» To-do item
Given the records below, would you repeat exactly the lines that begin at the one containing "[193,146,216,157] [34] ->" and end at the one containing "[575,467,598,478] [40] ->", inclusive?

» Given data
════════════════
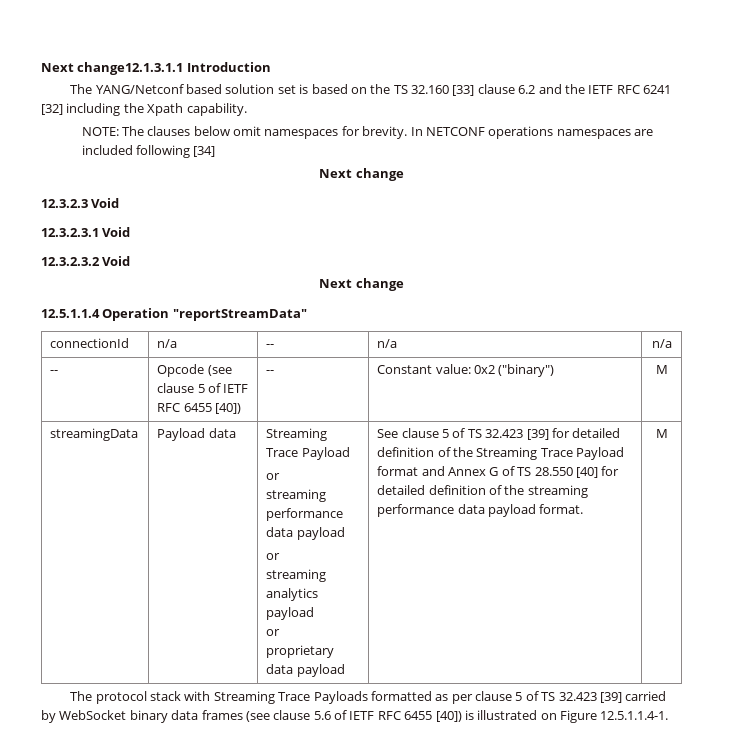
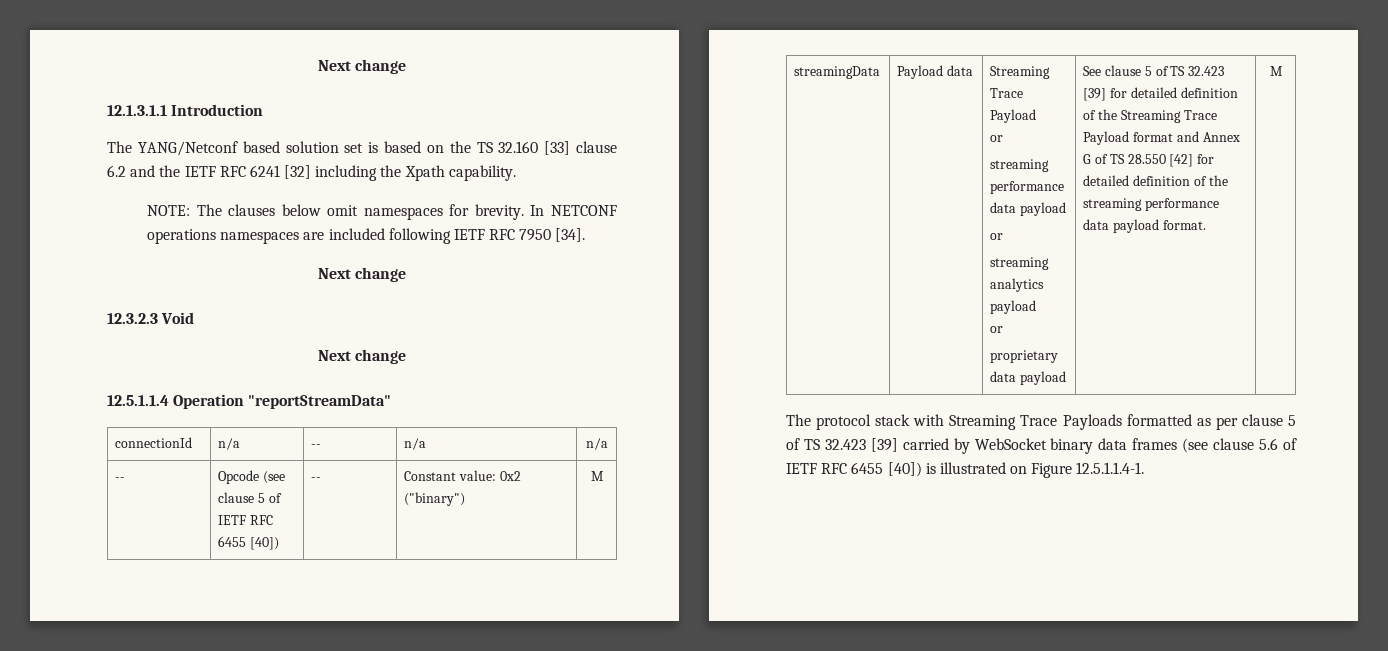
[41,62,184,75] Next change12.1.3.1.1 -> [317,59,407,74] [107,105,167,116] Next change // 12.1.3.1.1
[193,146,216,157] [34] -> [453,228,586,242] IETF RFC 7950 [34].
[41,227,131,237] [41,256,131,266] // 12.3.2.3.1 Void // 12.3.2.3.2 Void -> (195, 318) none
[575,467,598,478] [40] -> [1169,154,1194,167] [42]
════════════════
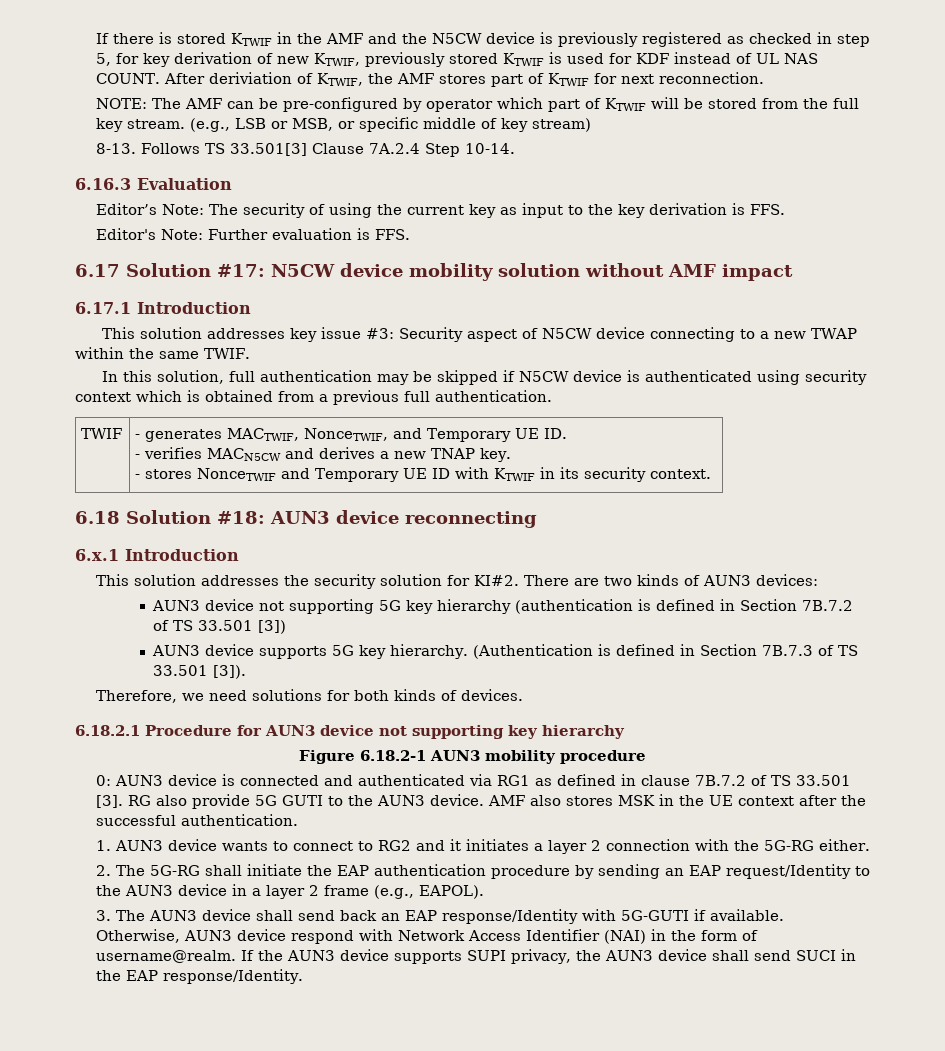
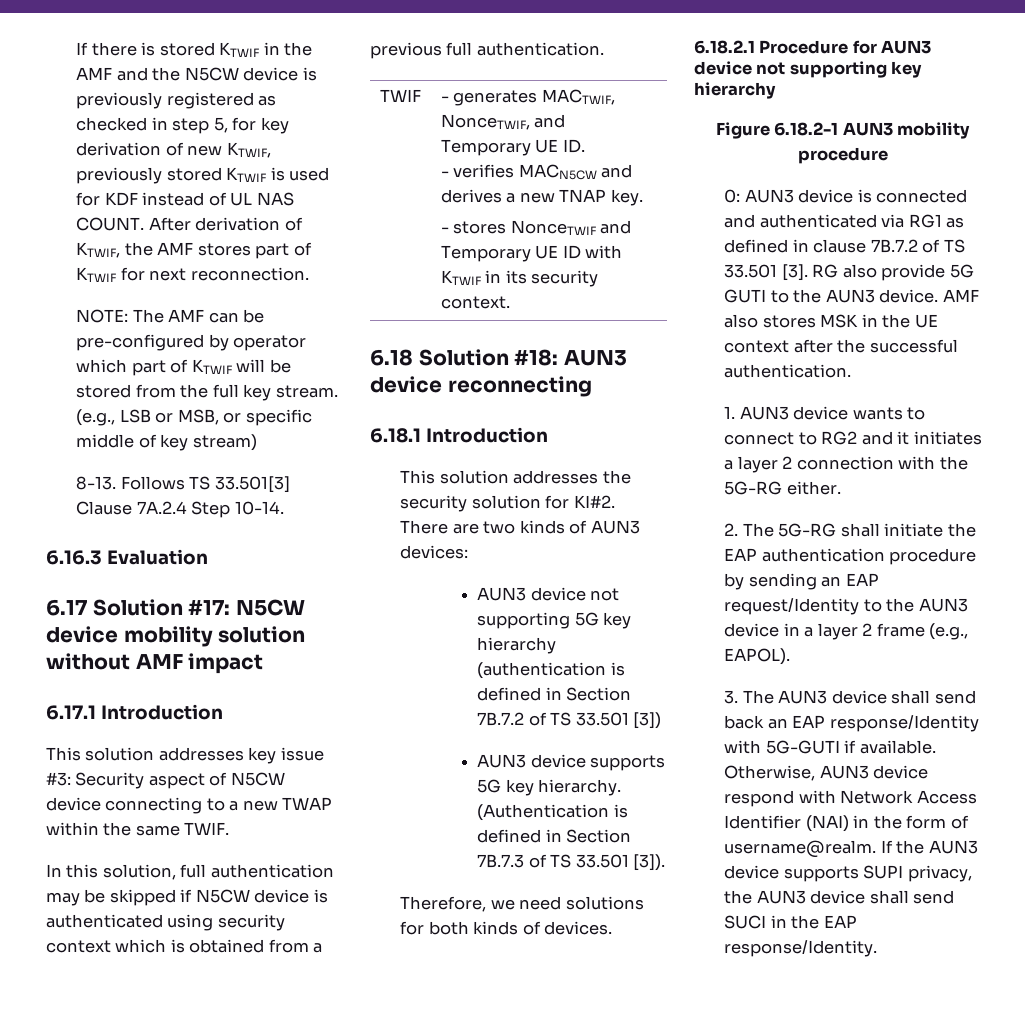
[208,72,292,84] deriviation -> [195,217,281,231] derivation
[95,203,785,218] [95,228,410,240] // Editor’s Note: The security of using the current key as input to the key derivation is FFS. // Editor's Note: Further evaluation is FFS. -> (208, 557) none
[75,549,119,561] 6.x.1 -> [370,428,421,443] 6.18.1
════════════════
» Response box
[193,146,216,157] [34] -> [453,228,586,242] IETF RFC 7950 [34].
[41,227,131,237] [41,256,131,266] // 12.3.2.3.1 Void // 12.3.2.3.2 Void -> (195, 318) none
[575,467,598,478] [40] -> [1169,154,1194,167] [42]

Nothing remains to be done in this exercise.